# RECORDS FOR THIS TASK
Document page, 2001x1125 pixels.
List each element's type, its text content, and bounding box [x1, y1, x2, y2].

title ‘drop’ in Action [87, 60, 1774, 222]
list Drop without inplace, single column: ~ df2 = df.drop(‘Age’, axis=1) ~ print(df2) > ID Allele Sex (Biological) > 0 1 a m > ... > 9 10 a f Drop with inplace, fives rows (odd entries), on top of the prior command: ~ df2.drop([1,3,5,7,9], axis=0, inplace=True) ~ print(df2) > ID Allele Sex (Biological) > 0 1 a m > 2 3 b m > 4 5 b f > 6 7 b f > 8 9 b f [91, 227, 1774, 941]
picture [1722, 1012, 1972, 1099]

# CHALLENGE
Copy out the records above word for word.

# CORRECT ANSWER
Document page, 2001x1125 pixels.
List each element's type, its text content, and bounding box [x1, y1, x2, y2].

title ‘drop’ in Action [87, 60, 1774, 222]
list Drop without inplace, single column: ~ df2 = df.drop(‘Age’, axis=1) ~ print(df2) > ID Allele Sex (Biological) > 0 1 a m > ... > 9 10 a f Drop with inplace, fives rows (odd entries), on top of the prior command: ~ df2.drop([1,3,5,7,9], axis=0, inplace=True) ~ print(df2) > ID Allele Sex (Biological) > 0 1 a m > 2 3 b m > 4 5 b f > 6 7 b f > 8 9 b f [91, 227, 1774, 941]
picture [1722, 1012, 1972, 1099]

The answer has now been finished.